Each is an indivisible Whole... and what I get out of, or into, Dante, is that when we train your thoughts to be aware that the wider trinity is also always present, that Philosophy must also include Poetry and Religion, each one is present in each of the others and together they make up a much greater One.

What I wonder is, given that, that you can't contemplate upon one part of one mode, without its remaining two - there is no further divisibility for our thoughts than those three together... is it possible to inwardly outwardly seek beyond their barrier by encompassing the larger three, the Nine (which Dante would love, btw), if in contemplation of Truth, if we contemplate upon the 333 (sorry Rick) together, might those possibly resonate in such a way as to reach beyond the Three wall... or enable us to establish a sympathetic vibration 'through' it...?

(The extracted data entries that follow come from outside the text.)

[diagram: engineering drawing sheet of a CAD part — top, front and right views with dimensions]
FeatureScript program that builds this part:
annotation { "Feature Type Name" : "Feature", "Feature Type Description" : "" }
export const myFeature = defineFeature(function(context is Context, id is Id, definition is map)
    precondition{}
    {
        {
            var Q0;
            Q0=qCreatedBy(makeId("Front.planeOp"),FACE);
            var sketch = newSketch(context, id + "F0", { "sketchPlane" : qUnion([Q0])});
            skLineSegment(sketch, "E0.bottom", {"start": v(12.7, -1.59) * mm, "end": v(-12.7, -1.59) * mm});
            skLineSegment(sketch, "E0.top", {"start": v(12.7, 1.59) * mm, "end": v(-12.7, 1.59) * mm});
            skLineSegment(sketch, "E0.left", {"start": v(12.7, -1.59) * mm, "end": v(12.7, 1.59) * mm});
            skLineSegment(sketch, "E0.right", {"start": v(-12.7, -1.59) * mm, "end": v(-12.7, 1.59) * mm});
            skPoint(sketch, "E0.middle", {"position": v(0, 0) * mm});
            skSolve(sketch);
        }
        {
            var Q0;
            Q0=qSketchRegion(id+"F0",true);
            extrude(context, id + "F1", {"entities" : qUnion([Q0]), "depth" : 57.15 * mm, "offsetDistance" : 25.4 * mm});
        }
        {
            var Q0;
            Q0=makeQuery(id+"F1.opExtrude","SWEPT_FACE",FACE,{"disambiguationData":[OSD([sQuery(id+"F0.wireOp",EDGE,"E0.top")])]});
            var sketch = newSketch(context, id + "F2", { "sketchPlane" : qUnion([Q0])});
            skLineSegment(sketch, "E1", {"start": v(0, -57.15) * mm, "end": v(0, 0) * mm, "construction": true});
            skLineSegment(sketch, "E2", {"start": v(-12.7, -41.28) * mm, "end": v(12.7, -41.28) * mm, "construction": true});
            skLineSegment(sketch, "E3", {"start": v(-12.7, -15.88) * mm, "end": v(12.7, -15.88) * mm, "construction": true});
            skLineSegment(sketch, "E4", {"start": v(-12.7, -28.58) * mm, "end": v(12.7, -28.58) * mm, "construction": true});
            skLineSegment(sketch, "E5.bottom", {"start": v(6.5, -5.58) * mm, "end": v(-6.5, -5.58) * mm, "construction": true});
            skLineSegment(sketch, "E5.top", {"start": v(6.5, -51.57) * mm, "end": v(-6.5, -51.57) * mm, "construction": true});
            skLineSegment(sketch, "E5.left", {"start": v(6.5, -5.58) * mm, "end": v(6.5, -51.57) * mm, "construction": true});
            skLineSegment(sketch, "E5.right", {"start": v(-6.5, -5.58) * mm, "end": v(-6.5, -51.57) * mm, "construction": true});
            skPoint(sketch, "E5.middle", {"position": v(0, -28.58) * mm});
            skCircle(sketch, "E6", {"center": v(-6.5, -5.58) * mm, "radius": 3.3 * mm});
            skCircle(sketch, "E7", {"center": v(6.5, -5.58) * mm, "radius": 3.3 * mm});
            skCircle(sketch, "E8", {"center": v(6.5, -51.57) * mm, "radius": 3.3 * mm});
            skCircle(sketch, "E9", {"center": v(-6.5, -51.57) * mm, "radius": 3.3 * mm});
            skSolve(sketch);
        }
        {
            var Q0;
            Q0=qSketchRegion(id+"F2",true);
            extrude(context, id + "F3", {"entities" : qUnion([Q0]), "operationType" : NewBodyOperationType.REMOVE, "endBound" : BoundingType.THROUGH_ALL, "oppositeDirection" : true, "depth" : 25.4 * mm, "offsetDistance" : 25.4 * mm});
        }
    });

Isn't that what Dante achieved with his Divine Comedy?

Sigh. Now back to c++.

Magnus Itland said...

Seeing how eternity is presumably eternal, it should not surprise us if all those who have spent time in timelessness, still exist there. In some cases we happen to have the works of such "made eternals", and can verify them by the way their fire lights our own.

But I believe (and believing is seeing) there is a cloud of witnesses, as it were, whose adventures in there thereabove while herebelow were never recorded in word or paint or tune. And yet here they are, like a choir heard beyond walls, and the occasional voice in the desert, telling us there is still hope. No name, no title, no memory of the past, but a serene presence, like that of cloaked pilgrims bearing candles, in a holy night.

Oh, to be one of that crowd for those who are still to come. Forgotten by the world, vivid in the memory of angels.

But yeah, I guess it is still above my praygrade.

Back to bed goes the porcupine.

mushroom said...

I was meditating on Isaiah 55 before getting over here today. His thoughts are not our thoughts and they are of a higher order than ours. This fits right in.

will said...

Magnus -

>> . . a cloud of witnesses . <<

You want to join the cloud, eh? Then I'd say you're more than halfway there, and maybe more than that.

Maybe many, perhaps most of the saints don't receive worldly recognition, but they're recognized where it counts.

julie said...

Magnus, I'll second that wish, along with Will's guess about how far you are along. Lord knows you've already helped my understanding in just such a way.

julie said...

Mushroom, that really deserved a link.